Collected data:
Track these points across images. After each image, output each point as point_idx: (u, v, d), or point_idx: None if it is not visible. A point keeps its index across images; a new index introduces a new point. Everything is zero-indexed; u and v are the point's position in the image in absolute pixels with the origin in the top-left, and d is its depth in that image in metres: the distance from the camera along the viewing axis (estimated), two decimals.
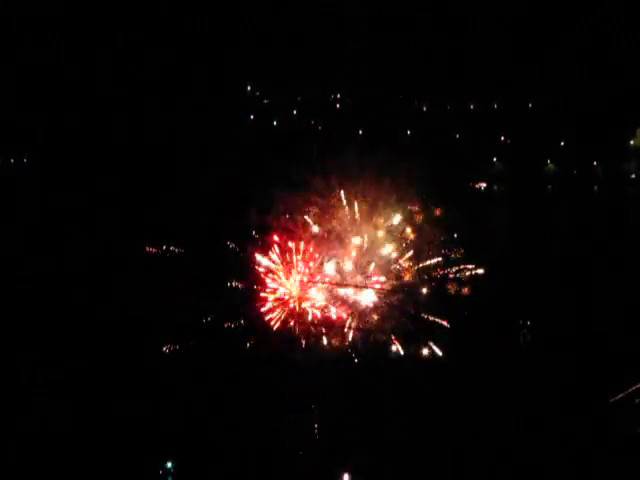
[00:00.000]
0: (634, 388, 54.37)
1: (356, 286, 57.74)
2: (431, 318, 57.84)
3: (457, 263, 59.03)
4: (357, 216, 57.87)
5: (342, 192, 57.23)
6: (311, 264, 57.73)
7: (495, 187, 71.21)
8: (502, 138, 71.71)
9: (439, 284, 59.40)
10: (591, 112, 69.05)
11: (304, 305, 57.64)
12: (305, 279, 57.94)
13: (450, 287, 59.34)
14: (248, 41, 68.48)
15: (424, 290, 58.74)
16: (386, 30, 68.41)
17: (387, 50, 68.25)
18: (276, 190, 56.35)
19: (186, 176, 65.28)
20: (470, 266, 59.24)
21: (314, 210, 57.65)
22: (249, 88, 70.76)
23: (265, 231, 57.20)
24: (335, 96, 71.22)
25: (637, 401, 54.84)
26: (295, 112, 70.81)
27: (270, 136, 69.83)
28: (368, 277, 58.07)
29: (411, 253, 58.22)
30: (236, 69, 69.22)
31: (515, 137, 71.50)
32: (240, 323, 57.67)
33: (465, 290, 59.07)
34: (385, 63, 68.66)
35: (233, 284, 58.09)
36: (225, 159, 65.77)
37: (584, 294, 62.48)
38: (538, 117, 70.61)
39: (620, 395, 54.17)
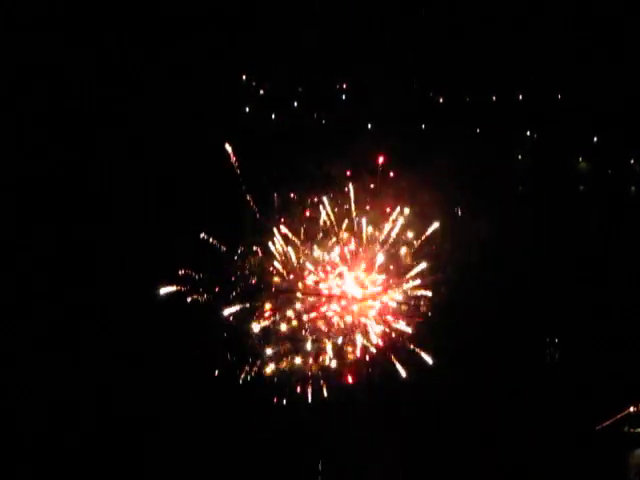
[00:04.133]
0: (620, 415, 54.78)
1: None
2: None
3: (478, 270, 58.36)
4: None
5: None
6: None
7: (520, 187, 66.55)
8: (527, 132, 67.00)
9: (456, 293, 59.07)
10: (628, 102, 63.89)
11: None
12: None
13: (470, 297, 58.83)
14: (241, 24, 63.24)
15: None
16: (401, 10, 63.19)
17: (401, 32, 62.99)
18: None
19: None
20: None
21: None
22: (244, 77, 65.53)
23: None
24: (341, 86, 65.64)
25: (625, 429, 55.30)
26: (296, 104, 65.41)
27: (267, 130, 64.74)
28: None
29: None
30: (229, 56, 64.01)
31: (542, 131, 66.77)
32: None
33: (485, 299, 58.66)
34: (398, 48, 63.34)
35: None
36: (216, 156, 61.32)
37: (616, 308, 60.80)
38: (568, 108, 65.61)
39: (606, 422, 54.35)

THE TASK:
Set down the entries above again exactly, minus any image.

RESPONSE TO THIS TASK:
Track these points across images. After each image, output each point as point_idx: (u, v, d), or point_idx: None if it is not visible. A point keeps its index across images; a new index introduces a new point. Everything is zero-indexed; u and v are the point's position in the image in absolute pixels with the origin in the top-left, and d is its depth in that image in metres: the distance from the camera along the viewing axis (estimated), two decimals.
[00:00.000]
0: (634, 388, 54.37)
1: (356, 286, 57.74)
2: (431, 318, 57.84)
3: (457, 263, 59.03)
4: (357, 216, 57.87)
5: (342, 192, 57.23)
6: (311, 264, 57.73)
7: (495, 187, 71.21)
8: (502, 138, 71.71)
9: (439, 284, 59.40)
10: (591, 112, 69.05)
11: (304, 305, 57.64)
12: (305, 279, 57.94)
13: (450, 287, 59.34)
14: (248, 41, 68.48)
15: (424, 290, 58.74)
16: (386, 30, 68.41)
17: (387, 50, 68.25)
18: (276, 190, 56.35)
19: (186, 176, 65.28)
20: (470, 266, 59.24)
21: (314, 210, 57.65)
22: (249, 88, 70.76)
23: (265, 231, 57.20)
24: (335, 96, 71.22)
25: (637, 401, 54.84)
26: (295, 112, 70.81)
27: (270, 136, 69.83)
28: (368, 277, 58.07)
29: (411, 253, 58.22)
30: (236, 69, 69.22)
31: (515, 137, 71.50)
32: (240, 323, 57.67)
33: (465, 290, 59.07)
34: (385, 63, 68.66)
35: (233, 284, 58.09)
36: (225, 159, 65.77)
37: (584, 294, 62.48)
38: (538, 117, 70.61)
39: (620, 395, 54.17)
[00:04.133]
0: (620, 415, 54.78)
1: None
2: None
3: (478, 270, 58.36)
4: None
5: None
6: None
7: (520, 187, 66.55)
8: (527, 132, 67.00)
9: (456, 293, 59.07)
10: (628, 102, 63.89)
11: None
12: None
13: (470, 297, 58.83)
14: (241, 24, 63.24)
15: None
16: (401, 10, 63.19)
17: (401, 32, 62.99)
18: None
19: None
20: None
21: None
22: (244, 77, 65.53)
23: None
24: (341, 86, 65.64)
25: (625, 429, 55.30)
26: (296, 104, 65.41)
27: (267, 130, 64.74)
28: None
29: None
30: (229, 56, 64.01)
31: (542, 131, 66.77)
32: None
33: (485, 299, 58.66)
34: (398, 48, 63.34)
35: None
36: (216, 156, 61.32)
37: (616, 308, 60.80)
38: (568, 108, 65.61)
39: (606, 422, 54.35)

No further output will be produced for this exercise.